I’m reposting an entry from my good buddy Eric over at Droppin ‘Betes about how a plant-based, nutrient rich diet has affected his health and management of type 1 diabetes. Check out his site, which I’ve linked to above and added to my blogroll. Pretty astounding stuff:
Being an entrepreneur forces you to make a lot of sacrifices in order to make a company work: move to a new city, dedicate nights and weekends to a fledgling business, and spend less time talking to or being with the ones you love. One of the parts of your life that should never (but inevitably does) take a hit is your health.
When you’re first starting out, working solely for equity, you scrounge for every dollar. I used to drop $100 on dinner without flinching when I lived and worked in New York, but I found myself, with a newly minted MBA no less, eating $1 cans of soup for lunch and $5 of salad for dinner. Eating ramen for months, a right of passage for so many entrepreneurs before me, simply was not an option. I’m a type 1 diabetic, and I was desperately trying to keep myself healthy on a shoestring budget.
Since my diagnosis, I’ve maintained that this disease could have been a blessing in disguise. A renewed and permanent focus on my health could actually make me healthier than had I never been diagnosed. Since getting on a CGM, and studying blood glucose and it’s effects on the body and performance, I’ve believed that close monitoring and management may actually be an advantage over “normal” people. Look at prosthetics, in many cases they now outperform their flesh and blood counterparts. Some might even say they make you superhuman: http://www.fastcompany.com/magazine/142/super-human.html
One year into my crazy startup adventure, Napkin Labs received funding and we starting taking salaries. I’ve become more serious about eating mostly fruits and veggies, and far, far less (and now almost zero) meat, dairy, and processed carbs. Despite popular belief, fruits and veggies have a higher bang for the buck.
What? “Blasphemy!” You say? Sure, on a per calorie rate, carbs and meat will do the trick. Especially if you buy a $10 bucket at KFC. You might notice that shortly after that meal you’re hungry again.

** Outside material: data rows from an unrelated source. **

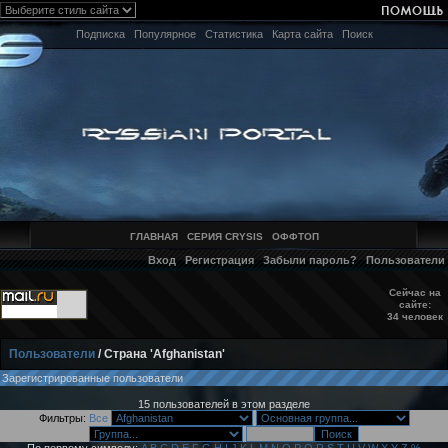
Подписка
Популярное
Статистика
Карта сайта
Поиск
ГЛАВНАЯ
СЕРИЯ CRYSIS
ОФФТОП
Вход
Регистрация
Забыли пароль?
Пользователи
Сейчас на
сайте:
34 человек
Пользователи
/ Страна 'Afghanistan'
Зарегистрированные пользователи
15 пользователей в этом разделе
Фильтры:
Все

This isn’t your stomach talking, it’s your brain and it’s telling you that whatever you just ate didn’t have enough nutrients in it. Nutritionally, you’re still hungry. Mechanically, you bet you’re full. But you can fill your belly pretty easily with veggies, at far fewer calories, and with more nutritional content than you could stuff in 5 happy meals, 3 buckets of KFC, and a 10 pack of ramen.

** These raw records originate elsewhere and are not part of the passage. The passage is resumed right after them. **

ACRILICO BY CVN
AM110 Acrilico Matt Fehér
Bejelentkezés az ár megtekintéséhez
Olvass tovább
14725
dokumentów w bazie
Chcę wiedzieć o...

You think you need more calories to live than a belly full of greens can provide? False. What you really crave when that hunger strikes 30min after your last chicken wing is more nutritional content. And only veggies and fruits will let you accomplish both a full belly and excellent nutrition. Think about maximizing your nutrition per dollar instead of calories per dollar, and you will end up with more money in your pocket and a healthier body.
I write this post after my first endocrinologist appointment in a year. That’s bad. I shouldn’t have gone this long. I’ve been vigilant with testing my blood sugar and staying on my CGM. But more than anything, cutting out meat, dairy, and processed carbs and white starches and eating massive amounts of fiber, greens, and beens has made me feel healthier while keeping my blood sugar rock solid for months.
I had my A1C taken this morning. For reference, a normal healthy young man about my age should expect an A1C of 6. Previous Doctors have told me to shoot for an A1C of 7 as a healthy number for a diabetic.
My A1C came back at 5.9: better than normal.